Harrie: Je eigen ik word ondergeschoffeld
Op platte schoenen kun je je niet vertonen, vindt Anny Kabbes, dus loopt zij hooggehakt. Prachtig natuurlijk, maar niet zo praktisch. Anny heeft longkanker die is uitgezaaid naar haar botten. Haar fysieke conditie is slecht, ze hijgt bij elke stap. Straks valt ze, denkt haar man Harrie (66), straks breekt ze een arm of sleutelbeen. Maar suggereert hij makkelijker schoeisel dan is het 'foute boel', dan raakt ze geïrriteerd.
Als partner van een kankerpatiënt vervult Harrie nieuwe rollen: hij is de 'boeman' die Anny moet afremmen. Dat valt niet mee omdat ze van nature energiek is en headstrong: ze heeft 'een harde kop'. Vlak na de chemotherapie vorig jaar pakte ze haar werk in de thuiszorg weer op: mensen wassen, tillen, bukken. Veel te zwaar voor haar, wist Harrie, maar zijn vrouw had daar geen boodschap aan.
Chauffeur: ook zo'n nieuwe job van Harrie vanaf het moment dat Anny's ziekte werd ontdekt. Dat gebeurde anderhalf jaar geleden, vlak voor zijn pensioen.
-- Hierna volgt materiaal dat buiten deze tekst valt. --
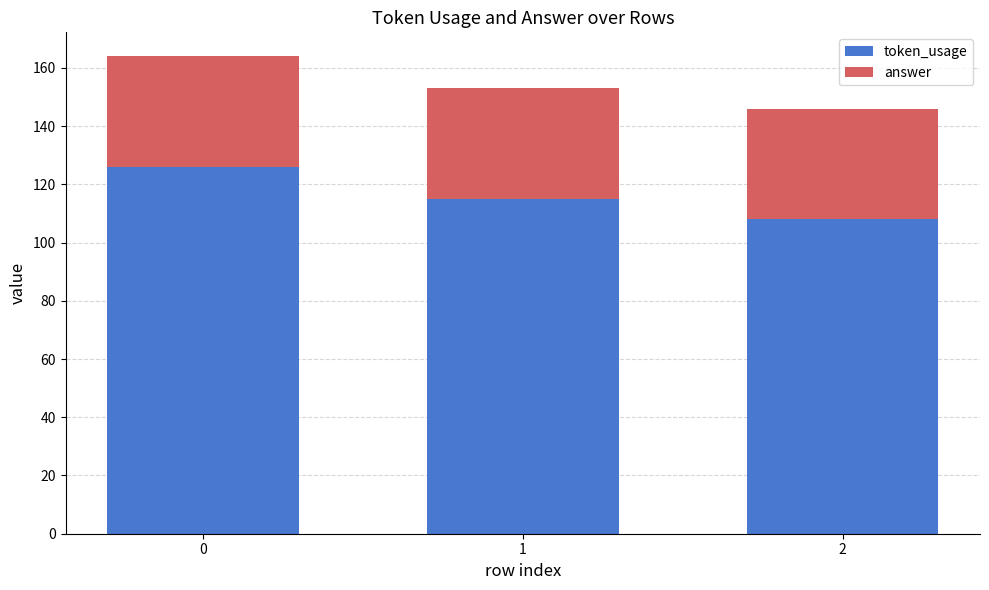

Are the bars grouped side by side (vs. stacked)?

No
Het echtpaar dat zich had verheugd op reizen en leuke dingen, moest nu racen "van dokter naar dokter en van ziekenhuis naar ziekenhuis", vertelt Harrie. "Je leeft ineens van conclusies en diagnoses naar behandelplannen die je als leek probeert te begrijpen."
Kort daarvoor wisten ze niets van kanker, ineens kleurde de ziekte hun dagen en nachten. Anny reageerde heftig op de chemokuur, moest tussentijds worden opgenomen in het ziekenhuis, kreeg ook uitzaaiingen in haar botten en kan nu volgens haar man "hooguit 5 procent van wat ze vroeger kon".
Harrie's leven is óók ingrijpend veranderd. Maar voor zijn problemen en emoties heeft de omgeving veel minder oog. "Iedereen vraagt: Hoe is het met An?"
"Je krijgt een situatie waarin je eigen ik word ondergeschoffeld door het ziektebeeld van je vrouw", vertelt hij vanaf de bank van het Helen Dowling Instituut, een therapeutisch centrum voor psychologische hulp aan kankerpatiënten in Bilthoven. Daar kwamen Harrie en zijn vrouw vorig najaar samen terecht, omdat Anny de ernst van haar ziekte ontkende en hij niet wist hoe daarmee om te gaan. "Ik heb een leuke babbel, maar ik ben geen therapeut."
Die gezamenlijke gesprekken gaven hem al een flinke steun in de rug. Zo wist de therapeute Anny van de onhandigheid van hoge hakken te overtuigen en sneed ze de onderliggende emoties aan: angst en verdriet over het verlies van haar vrouw-zijn.
Sinds deze maand komt Harrie daarnaast solo voor gesprekken met dezelfde therapeut. Om ook te praten over wat hij verloor: zijn autonomie bijvoorbeeld. Toen Harrie nog lange werkdagen maakte als verkoopdirecteur, leidden hij en Anny ook elk een eigen leven. "Nu zit je op elkaars lip. Je rol verandert van partner naar verzorger."
Tijd voor zichzelf heeft of neemt hij niet meer. "Soms denk je: ik wil wel eens een halve dag zelf weggaan", zegt Harrie. "Maar dan denk ik ook: Kan ik dat wel máken? Kan ik wel plezier hebben als zij dat niet heeft? Als ik tijd voor mezelf neem, doe ik dan het verkeerde voor mijn partner?"